WHAT YOU SHOULD DO: Everything from the line containing "430 249 3703" to the final line of the records below should be given again exactly, and nothing else.

INFORMATION GIVEN:
-- -- --

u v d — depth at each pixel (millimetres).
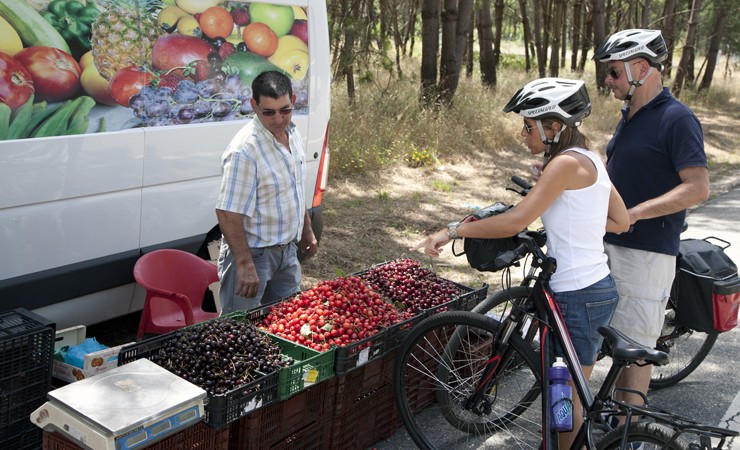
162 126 5008
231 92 5465
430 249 3703
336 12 13273
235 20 5395
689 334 5238
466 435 4457
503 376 4215
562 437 3730
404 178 11375
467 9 14367
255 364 3484
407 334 4301
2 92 4125
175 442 3176
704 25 37062
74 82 4461
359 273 4844
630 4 32031
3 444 3596
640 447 3441
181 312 5035
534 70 25375
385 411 4375
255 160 4273
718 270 4875
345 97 12766
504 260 3615
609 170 4414
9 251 4289
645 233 4199
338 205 9648
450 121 13664
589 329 3701
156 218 5098
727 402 5207
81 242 4656
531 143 3670
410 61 22797
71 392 3086
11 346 3523
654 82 4207
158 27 4887
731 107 25297
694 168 4016
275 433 3643
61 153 4441
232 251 4293
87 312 4859
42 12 4273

-- -- --

YOUR RESPONSE:
430 249 3703
336 12 13273
235 20 5395
689 334 5238
466 435 4457
503 376 4215
562 437 3730
404 178 11375
467 9 14367
255 364 3484
407 334 4301
2 92 4125
175 442 3176
704 25 37062
74 82 4461
359 273 4844
630 4 32031
3 444 3596
640 447 3441
181 312 5035
534 70 25375
385 411 4375
255 160 4273
718 270 4875
345 97 12766
504 260 3615
609 170 4414
9 251 4289
645 233 4199
338 205 9648
450 121 13664
589 329 3701
156 218 5098
727 402 5207
81 242 4656
531 143 3670
410 61 22797
71 392 3086
11 346 3523
654 82 4207
158 27 4887
731 107 25297
694 168 4016
275 433 3643
61 153 4441
232 251 4293
87 312 4859
42 12 4273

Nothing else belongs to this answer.